If it disappears on a regular basis in half an hour or so, then its usage and capacity is correct.
There are several natural indicators of acidity or alkalinity of your soil. For example, if ferns are rowing in your garden or rhododendrons this means the soil is acidic.
Improve the land
Once the soil is analyzed only then will it be possible to see what can be done to improve it.
In light soils, such as gritty, its best to add decomposed organic material, this will help retain moisture and also provide nutrients for plants.
Clay soils are more problematic to treat, especially because they are hard and difficult to work. To improve it, you must add stones (gravel), because it improves drainage, separates the soil and makes it easier to work.
You can also add ash burnt weeds, organic material in the form of manure or poultry manure also help transform the ground into a lighter medium. Worms will constantly break it up and mix with the ground, worms will mulch most of the new layer down so that the original ground becomes fertile and usable again.
Drainage is an important part of improving the your soil.
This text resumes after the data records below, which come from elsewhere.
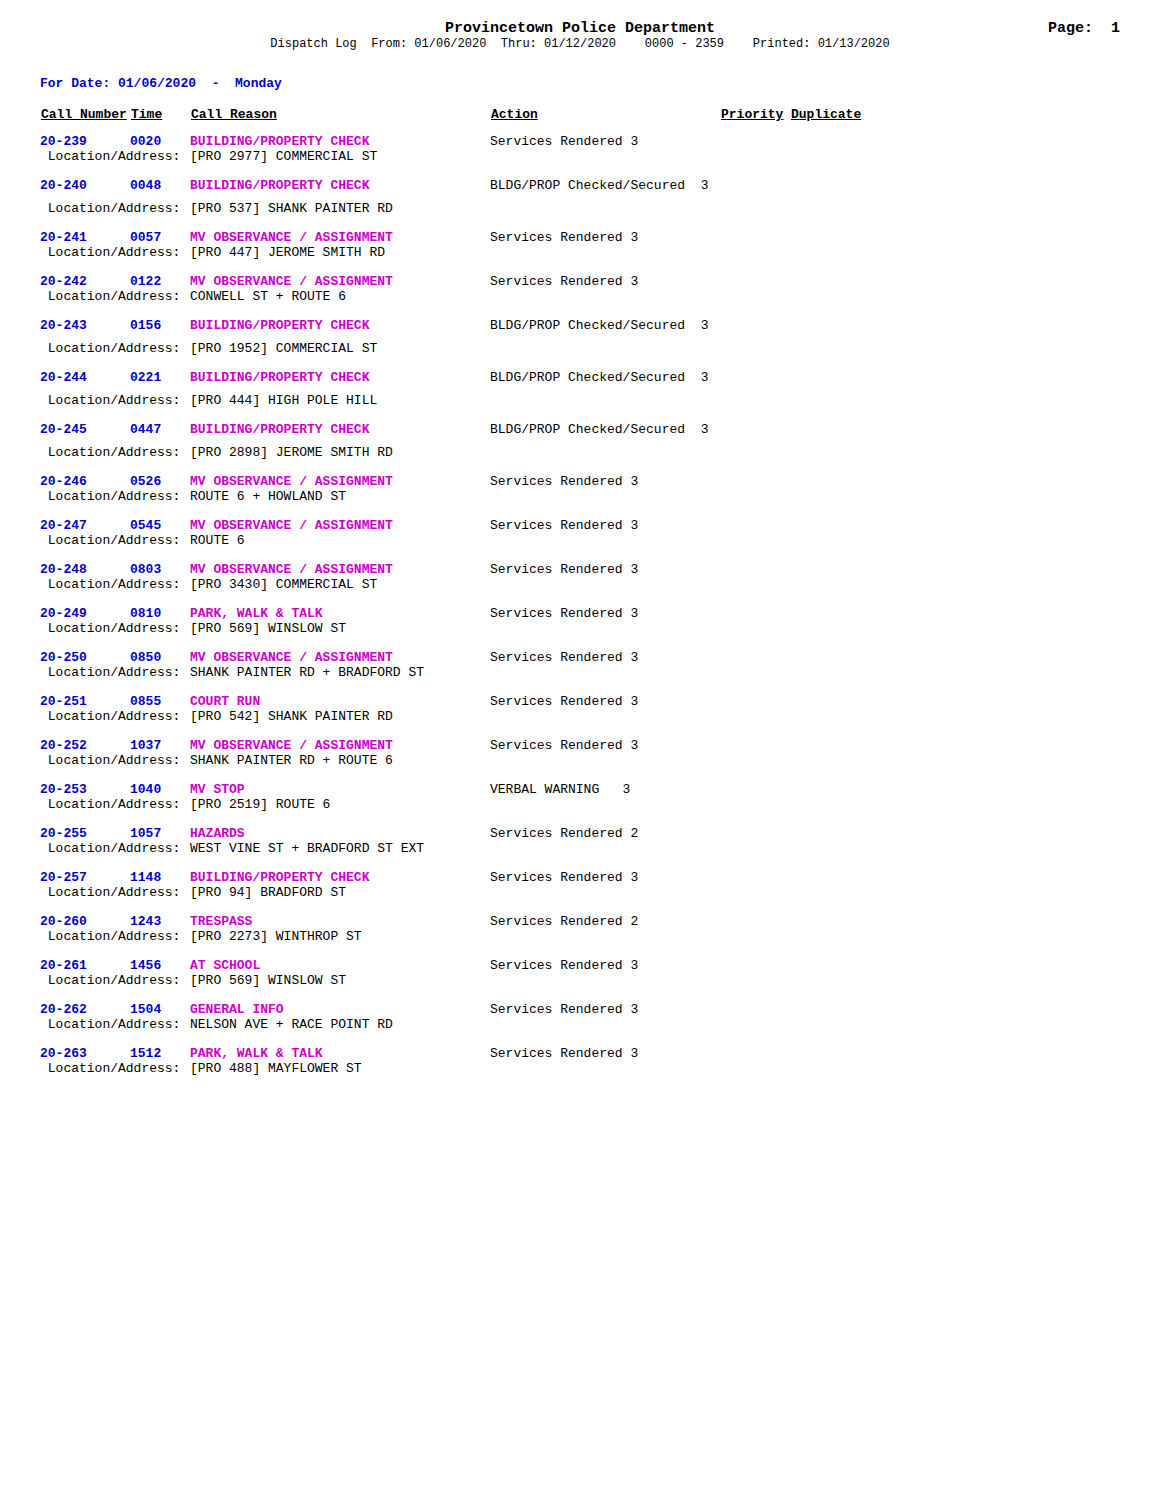Provincetown Police Department Page: 1
Dispatch Log From: 01/06/2020 Thru: 01/12/2020 0000 - 2359 Printed: 01/13/2020
For Date: 01/06/2020 - Monday
| Call Number | Time | Call Reason | Action | Priority | Duplicate |
| --- | --- | --- | --- | --- | --- |
| 20-239 | 0020 | BUILDING/PROPERTY CHECK | Services Rendered 3 | | |
| Location/Address: | [PRO 2977] COMMERCIAL ST |
| 20-240 | 0048 | BUILDING/PROPERTY CHECK | BLDG/PROP Checked/Secured 3 | | |
| Location/Address: | [PRO 537] SHANK PAINTER RD |
| 20-241 | 0057 | MV OBSERVANCE / ASSIGNMENT | Services Rendered 3 | | |
| Location/Address: | [PRO 447] JEROME SMITH RD |
| 20-242 | 0122 | MV OBSERVANCE / ASSIGNMENT | Services Rendered 3 | | |
| Location/Address: | CONWELL ST + ROUTE 6 |
| 20-243 | 0156 | BUILDING/PROPERTY CHECK | BLDG/PROP Checked/Secured 3 | | |
| Location/Address: | [PRO 1952] COMMERCIAL ST |
| 20-244 | 0221 | BUILDING/PROPERTY CHECK | BLDG/PROP Checked/Secured 3 | | |
| Location/Address: | [PRO 444] HIGH POLE HILL |
| 20-245 | 0447 | BUILDING/PROPERTY CHECK | BLDG/PROP Checked/Secured 3 | | |
| Location/Address: | [PRO 2898] JEROME SMITH RD |
| 20-246 | 0526 | MV OBSERVANCE / ASSIGNMENT | Services Rendered 3 | | |
| Location/Address: | ROUTE 6 + HOWLAND ST |
| 20-247 | 0545 | MV OBSERVANCE / ASSIGNMENT | Services Rendered 3 | | |
| Location/Address: | ROUTE 6 |
| 20-248 | 0803 | MV OBSERVANCE / ASSIGNMENT | Services Rendered 3 | | |
| Location/Address: | [PRO 3430] COMMERCIAL ST |
| 20-249 | 0810 | PARK, WALK & TALK | Services Rendered 3 | | |
| Location/Address: | [PRO 569] WINSLOW ST |
| 20-250 | 0850 | MV OBSERVANCE / ASSIGNMENT | Services Rendered 3 | | |
| Location/Address: | SHANK PAINTER RD + BRADFORD ST |
| 20-251 | 0855 | COURT RUN | Services Rendered 3 | | |
| Location/Address: | [PRO 542] SHANK PAINTER RD |
| 20-252 | 1037 | MV OBSERVANCE / ASSIGNMENT | Services Rendered 3 | | |
| Location/Address: | SHANK PAINTER RD + ROUTE 6 |
| 20-253 | 1040 | MV STOP | VERBAL WARNING 3 | | |
| Location/Address: | [PRO 2519] ROUTE 6 |
| 20-255 | 1057 | HAZARDS | Services Rendered 2 | | |
| Location/Address: | WEST VINE ST + BRADFORD ST EXT |
| 20-257 | 1148 | BUILDING/PROPERTY CHECK | Services Rendered 3 | | |
| Location/Address: | [PRO 94] BRADFORD ST |
| 20-260 | 1243 | TRESPASS | Services Rendered 2 | | |
| Location/Address: | [PRO 2273] WINTHROP ST |
| 20-261 | 1456 | AT SCHOOL | Services Rendered 3 | | |
| Location/Address: | [PRO 569] WINSLOW ST |
| 20-262 | 1504 | GENERAL INFO | Services Rendered 3 | | |
| Location/Address: | NELSON AVE + RACE POINT RD |
| 20-263 | 1512 | PARK, WALK & TALK | Services Rendered 3 | | |
| Location/Address: | [PRO 488] MAYFLOWER ST |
In the waterlogged terrain you can add gravel but if it's a serious problem with water stagnating after each downpour, you must install a proper drainage system.
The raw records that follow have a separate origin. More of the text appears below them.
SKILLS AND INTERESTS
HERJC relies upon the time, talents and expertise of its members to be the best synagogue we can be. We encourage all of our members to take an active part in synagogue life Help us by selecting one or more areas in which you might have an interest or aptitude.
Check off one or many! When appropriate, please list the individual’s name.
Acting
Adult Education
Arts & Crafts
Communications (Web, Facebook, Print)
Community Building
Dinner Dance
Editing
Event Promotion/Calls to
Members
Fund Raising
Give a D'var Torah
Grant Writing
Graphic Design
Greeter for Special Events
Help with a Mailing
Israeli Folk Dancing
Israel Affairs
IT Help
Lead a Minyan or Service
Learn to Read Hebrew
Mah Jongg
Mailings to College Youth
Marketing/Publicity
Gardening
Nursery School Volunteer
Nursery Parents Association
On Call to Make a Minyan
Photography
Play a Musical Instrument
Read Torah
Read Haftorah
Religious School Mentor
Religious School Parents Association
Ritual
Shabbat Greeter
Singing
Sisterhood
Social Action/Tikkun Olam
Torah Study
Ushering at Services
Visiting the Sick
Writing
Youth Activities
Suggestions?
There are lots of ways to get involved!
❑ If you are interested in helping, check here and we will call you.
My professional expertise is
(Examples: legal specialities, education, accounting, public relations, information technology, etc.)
This is done by digging ditches in the form of drainage pipes.
Cover with small stones or simply fill trenches with gravel covered rubble.
An alternative is to use water to create a pond then install water drainage pipes.
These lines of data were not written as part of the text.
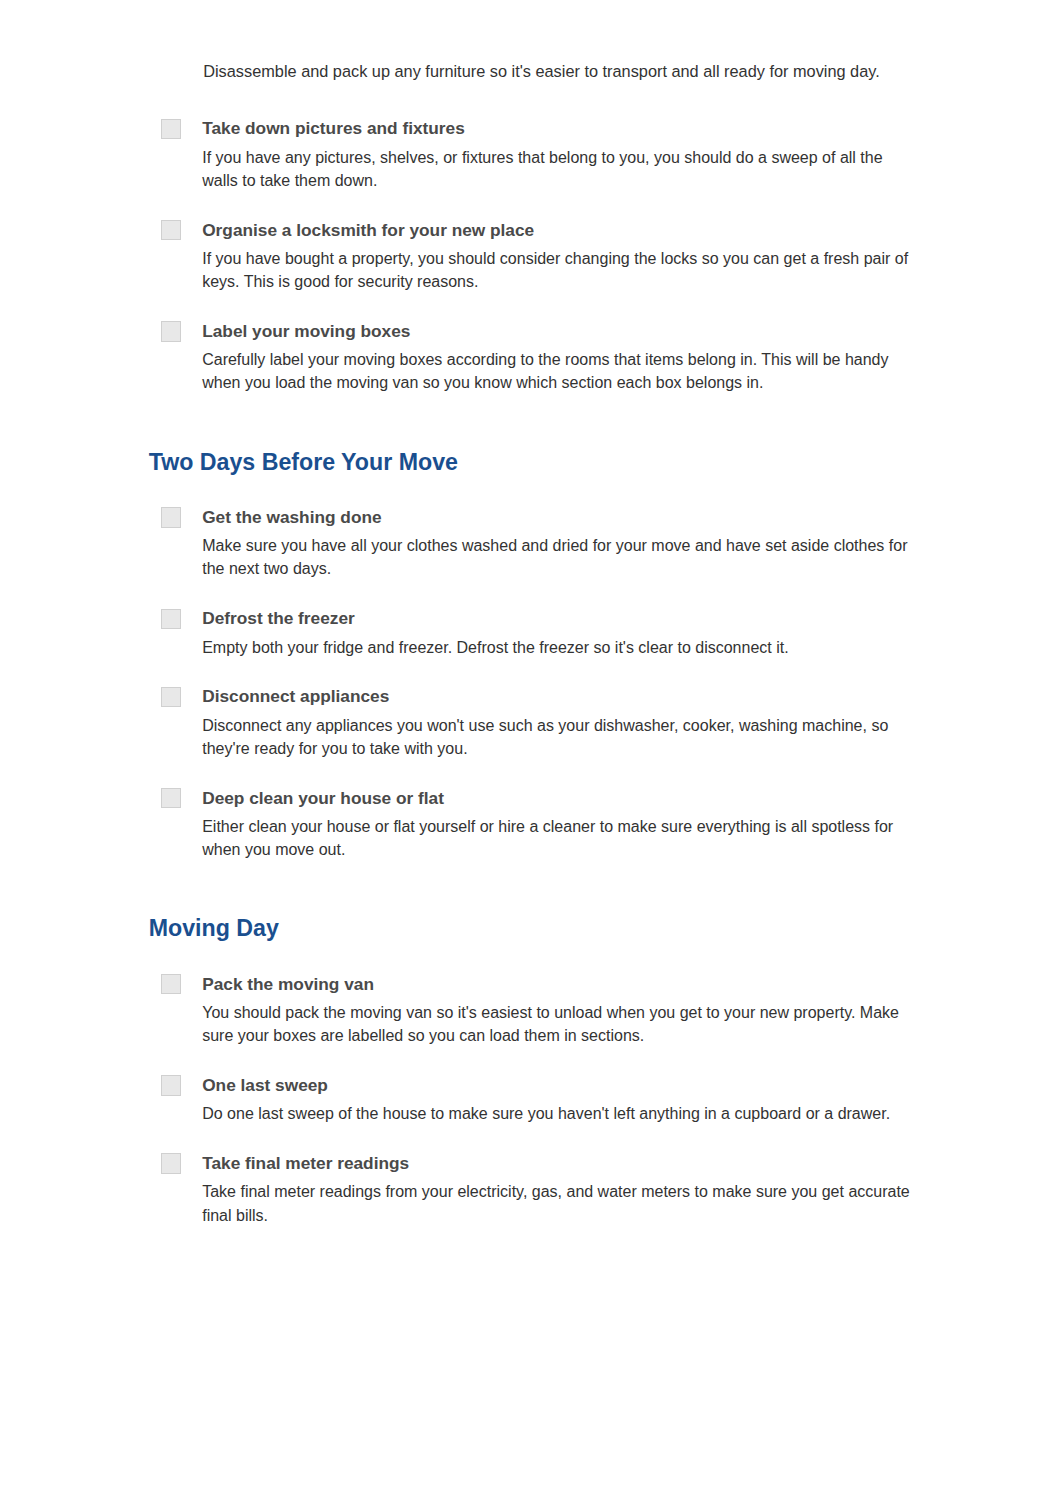Disassemble and pack up any furniture so it's easier to transport and all ready for moving day.
Take down pictures and fixtures If you have any pictures, shelves, or fixtures that belong to you, you should do a sweep of all the walls to take them down.
Organise a locksmith for your new place If you have bought a property, you should consider changing the locks so you can get a fresh pair of keys. This is good for security reasons.
Label your moving boxes Carefully label your moving boxes according to the rooms that items belong in. This will be handy when you load the moving van so you know which section each box belongs in.
Two Days Before Your Move
Get the washing done Make sure you have all your clothes washed and dried for your move and have set aside clothes for the next two days.
Defrost the freezer Empty both your fridge and freezer. Defrost the freezer so it's clear to disconnect it.
Disconnect appliances Disconnect any appliances you won't use such as your dishwasher, cooker, washing machine, so they're ready for you to take with you.
Deep clean your house or flat Either clean your house or flat yourself or hire a cleaner to make sure everything is all spotless for when you move out.
Moving Day
Pack the moving van You should pack the moving van so it's easiest to unload when you get to your new property. Make sure your boxes are labelled so you can load them in sections.
One last sweep Do one last sweep of the house to make sure you haven't left anything in a cupboard or a drawer.
Take final meter readings Take final meter readings from your electricity, gas, and water meters to make sure you get accurate final bills.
Gardening is not just about planting seeds and then sit back and wait for the harvest. In between these two events weeds try to colonize the bare soil and crop eating bugs seek these succulent plants.
Gardener job is to prevent this from happening.
For some, hoeing and weeding can be a very relaxing and not to mention therapeutic. When control of weeds or soil balance is lost, the gardening becomes a battle.
The secret is “little and often”. If time permits devote an hour a day.
Another obstacle will be nature, it tends to get in the way of the gardener with occasional bad weather.
You can take steps to minimize their effect:
Creates several problems. First the wind can easily bring down the whole garden bed.
Windbreaks is something to consider in setting up any garden, although it may not be essential if you live in an urban area where the buildings protect it from the wind, but in rural areas it can be vital.
The best windbreaks are those that allow air to seep through. Although a wall or a fence will have a solid look and seem the best against strong winds, actually they cause much turbulence that can be as devastating as the wind itself.
A row of trees allows the wind to seep through naturally.
A much quicker solution is to build a fence to allow the wind to pass through it, It can be built of wood or bamboo.
A modern alternative is to use screens, sold especially for this. this type of wind shield must be firmly anchored in the ground and need to be renewed or replaced from time to time.
A hedge creates a perfect barrier slowing the wind causing it to seep through at a moderate stream.
The cold is not bad during the winter. It helps break down and kill the bugs that have surfaced. But when spring starts and you have started plantations, frost can be a killer or at very least a hindrance.
The gaps can be covered with metal or fabric, place a fence or a hedge at an angle across the slope above the frost hole so that the cold air is diverted to one side and go elsewhere. A row of shrubs or curve as V uphill also divert cold air frost.
It is always advisable to have a flower garden near a field of vegetables. In some cases it may even help to mix the two.
An alternative preferred by many organic gardeners is to create a series of raised beds, each with one type or more of vegetables, planted in blocks rather than in rows.
Some plants grow better in containers or trays for planting later.
It is best to plant on cold days, preferably if there is a possibility that a light rain may fall. The damp and cold help the plant survive.